= Aufgabe =
Setzen Sie den Text über die US-Wirtschaft im Anschluss an seinen letzten Satz fort.

= Vorgegebener Text =
═══

Die Abbildung 3 zeigt den Index der Finanzierungsbedingungen von Goldman Sachs und einen Indikator des wöchentlichen Wirtschaftswachstums. Die Finanzierungsbedingungen wurden im Jahresverlauf immer besser und sorgten maßgeblich für die Wachstumsbelebung im zweiten Halbjahr.

Abb. 3 USA: 2023 beschleunigte sich das Wachstum aufgrund günstiger Finanzierungsbedingungen

Im Endeffekt bewahrten also die Fiskalpolitik und der schneller als von uns erwartete Einsatz der künstlichen Intelligenz die US-Wirtschaft im vergangenen Jahr vor einer Rezession. Ablesbar ist der erfolgreiche technologische Wandel in den USA an der Beschleunigung des Produktivitätswachstums schon im Jahr 2023. Mit der Folge, dass das stärkere Wirtschaftswachstum keinen Inflationsdruck erzeugte. Dementsprechend sank die Inflation (Dienstag) kontinuierlich. Die Inflation dürfte im Januar erneut zurückgegangen sein, was die Hoffnung auf baldige Leitzinssenkungen am Leben halten wird.

USA: Ein Blick ins Jahr 2024

Die Abbildung 1 zeigt, dass die Banken zuletzt kaum noch die Kreditstandards für Unternehmen verschärften. Insofern haben sich damit schon die Investitionsbedingungen für Unternehmen verbessert. Darüber hinaus zeigt die Abbildung 3, dass auch die Finanzierungsbedingungen an den Finanzmärkten zuletzt noch einmal besser wurden.

═══

= Aus einer Sammlung entnommene Daten =
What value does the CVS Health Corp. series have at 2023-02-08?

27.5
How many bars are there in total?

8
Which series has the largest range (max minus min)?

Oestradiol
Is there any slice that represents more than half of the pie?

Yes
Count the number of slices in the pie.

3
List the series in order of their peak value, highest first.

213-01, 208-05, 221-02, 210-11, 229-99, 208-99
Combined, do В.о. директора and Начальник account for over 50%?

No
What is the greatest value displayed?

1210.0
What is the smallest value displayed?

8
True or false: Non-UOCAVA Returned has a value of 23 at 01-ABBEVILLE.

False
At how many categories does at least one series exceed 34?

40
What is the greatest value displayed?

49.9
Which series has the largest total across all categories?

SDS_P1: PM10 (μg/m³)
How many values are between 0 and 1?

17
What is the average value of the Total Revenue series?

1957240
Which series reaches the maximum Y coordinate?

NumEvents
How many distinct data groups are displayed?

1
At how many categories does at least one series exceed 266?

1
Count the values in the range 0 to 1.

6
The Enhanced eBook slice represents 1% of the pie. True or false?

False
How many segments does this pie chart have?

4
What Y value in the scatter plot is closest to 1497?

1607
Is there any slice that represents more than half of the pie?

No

═══

= Ergebnis der Übung =
In unserem Jahresausblick haben wir von der New Economy 2.0 gesprochen, da der technologische Wandel eine Beschleunigung des Produktivitätswachstums nicht nur 2023, sondern auch für die kommenden Jahre ermöglichen dürfte.

Das heißt nicht nur zyklisch, sondern auch strukturell haben sich zum Jahresauftakt die Wachstumsperspektiven für die US-Wirtschaft verbessert. Wir haben vor diesem Hintergrund unsere Wachstumsprognose für die USA für 2024 von 1,0 Prozent auf 2,0 Prozent angehoben.

Dementsprechend rechnen wir mit in der Tendenz guten Konjunkturdaten: NFIB-Index (Dienstag), Einzelhandels­umsätze (Donnerstag), Philadelphia Fed Index (Donnerstag), Industrieproduktion (Donnerstag).

Darüber hinaus sehen wir gute Chancen, dass sich auch der frühzyklische Wohnimmobilienmarkt belebt: NAHB-Index (Donnerstag), Neubaubeginne (Freitag) sowie Baugenehmigungen (Freitag).

Damit stellt sich die Frage, warum die US-Notenbank bei robustem Wachstum und einer Inflationsrate, die dem Inflationsziel entspricht, überhaupt den Leitzins senken sollte. Denn dann würde sie das Wachstum stimulieren und steigende Inflationsrisiken in Kauf nehmen. Eine Arbeitslosenquote von 3,7 Prozent signalisiert einen schon jetzt engen Arbeitsmarkt. Bei einer Wachstumsstimulierung könnte die Arbeitslosenquote fallen und einen nicht linearen Effekt auf die Lohn- und Inflationsentwicklung haben.

Wenn die Arbeitslosenquote von 10,0 Prozent auf 9,5 Prozent fallen würde, hätte es wahrscheinlich keine Auswirkungen auf die Lohndynamik, da die Arbeitslosigkeit dann immer noch sehr hoch wäre. Fällt die Arbeitslosenquote dagegen von 3,7 Prozent auf 3,2 Prozent, würden Unternehmen wahrscheinlich deutliche Lohnsteigerungen vornehmen müssen, um überhaupt an Arbeitskräfte zu kommen.

Abb. 4 USA: Muss die US-Notenbank wirklich den Leitzins senken?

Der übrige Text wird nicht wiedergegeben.